Present tense gives the illusion of being hands-off: just tracking, like a camera.
(A camera itself, of course, gives the illusion that it records “reality.”) Sometimes it’s a way of pretending the writer is on an equal level with/equal footing with the character(s)—just a bunch of us hangin’ out, moving through “real” time. If something is going on moment-to-moment and not assessed with a narrative fix or grip on it, the writer is pretending not to know (or truly doesn’t; how various writers create first drafts varies, of course) how things will unfold, so the writer and the reader are at least temporarily aligned, as they are engaged in speculation about the future.
We should pause to offer a little pity to Jay Mc Inerney.

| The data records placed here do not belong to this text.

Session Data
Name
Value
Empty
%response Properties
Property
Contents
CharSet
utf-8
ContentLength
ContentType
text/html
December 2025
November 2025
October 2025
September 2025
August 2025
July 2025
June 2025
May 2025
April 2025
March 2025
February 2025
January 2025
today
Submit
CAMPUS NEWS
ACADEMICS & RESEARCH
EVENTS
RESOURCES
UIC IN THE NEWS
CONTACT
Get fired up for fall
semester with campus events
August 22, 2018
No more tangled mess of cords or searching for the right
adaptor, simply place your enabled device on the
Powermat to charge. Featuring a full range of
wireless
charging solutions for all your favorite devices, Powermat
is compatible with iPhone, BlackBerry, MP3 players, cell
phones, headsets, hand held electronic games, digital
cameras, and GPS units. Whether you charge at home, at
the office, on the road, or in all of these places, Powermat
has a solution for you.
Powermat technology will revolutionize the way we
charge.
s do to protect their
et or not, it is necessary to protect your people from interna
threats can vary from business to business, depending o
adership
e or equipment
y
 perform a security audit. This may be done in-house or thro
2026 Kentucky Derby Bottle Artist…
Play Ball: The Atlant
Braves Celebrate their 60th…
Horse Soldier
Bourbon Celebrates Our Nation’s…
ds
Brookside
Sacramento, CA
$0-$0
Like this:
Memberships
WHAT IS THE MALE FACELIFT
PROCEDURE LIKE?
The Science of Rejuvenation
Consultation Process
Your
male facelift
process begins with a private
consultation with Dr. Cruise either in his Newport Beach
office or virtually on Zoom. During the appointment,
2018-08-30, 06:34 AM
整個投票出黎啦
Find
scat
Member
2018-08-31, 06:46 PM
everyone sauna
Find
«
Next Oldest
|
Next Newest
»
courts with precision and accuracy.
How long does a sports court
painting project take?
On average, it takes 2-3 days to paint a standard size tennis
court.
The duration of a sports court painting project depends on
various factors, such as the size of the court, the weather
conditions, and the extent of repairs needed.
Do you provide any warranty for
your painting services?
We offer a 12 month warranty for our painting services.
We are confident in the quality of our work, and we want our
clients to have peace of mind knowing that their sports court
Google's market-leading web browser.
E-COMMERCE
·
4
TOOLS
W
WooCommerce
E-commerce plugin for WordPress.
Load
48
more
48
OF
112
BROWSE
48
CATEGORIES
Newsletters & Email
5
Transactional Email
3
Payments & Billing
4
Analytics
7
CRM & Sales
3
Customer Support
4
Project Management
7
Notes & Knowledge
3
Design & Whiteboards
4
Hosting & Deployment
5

To the extent that the anti-present-tense crowd views it as a recent fad, usually the first damning thing they can say about it is that Jay Mc Inerney used it in a novel set in New York’s nightlife scene—a novel that everyone still knows, also. As for the idea women are responsible for the increase, well, the pity I extend there is toward Gass (who would likely never accept it).
Many said they didn’t, which certainly encourages one theory—that the present tense may be the current preferred mode of the self-taught writer.
Regardless, here are a few approaches and theories on usage.I teach students that verbs are the way they create a relationship for the reader to time, and function a little like the way a horizon line might in a picture. Reading the Gass essay is like finding the source code for so many contemporary complaints about literature (dating, yes, to 28 years ago).As for using it to dodge the ‘politically dodgy’, well, I can’t imagine teaching anyone that way with a straight face—and so that strikes me as something of a straw man. As Laura Miller notes in that same coverage, William Gass wrote in 1987 on what seemed to him to be the alarming increase in the Present Tense suggesting it was in some way related to the increase in women writers. He begins with a deliberately bad story told stagily in the present tense—as if performing it badly is a way to prove it doesn’t work—then goes on to praise Katherine Anne Porter’s “Under the Flowering Judas Tree” as a good example.According to Hensher, they’ve been assured by “creative writing tutors” that it will make their writing “more vivid” and immediate.Philip Pullman—author of the bestselling series of young-adult novels “His Dark Materials”—also jumped into the fray in the pages of , blaming an aversion to the past tense on the “timorous uncertainty” of “sensitive and artistic storytellers” afraid of the “politically dodgy” implications of seeming to know too much about their own story: “Who are we to say this happened and then that happened?In 2010, the novelist Philip Hensher complained that half of that year’s Man Booker nominees were novels written in the present tense.He insulted the choice, dismissing it as only fashionable.But like other carped-about trends (minimalism, incest as a plot point, short stories ending in an “epiphany,” etc.), the present tense is only one among any number of crutches clung to by mediocre writers, usually because they’ve seen other, more talented writers use them to advantage.The problem lies less with the tool than with the workman.But a good present tense is really about texture, not time, and should be as rich and complicated and full of possibilities as the past tense.They too often choose the present tense because they think they can avoid thinking about time, when really it’s all about time.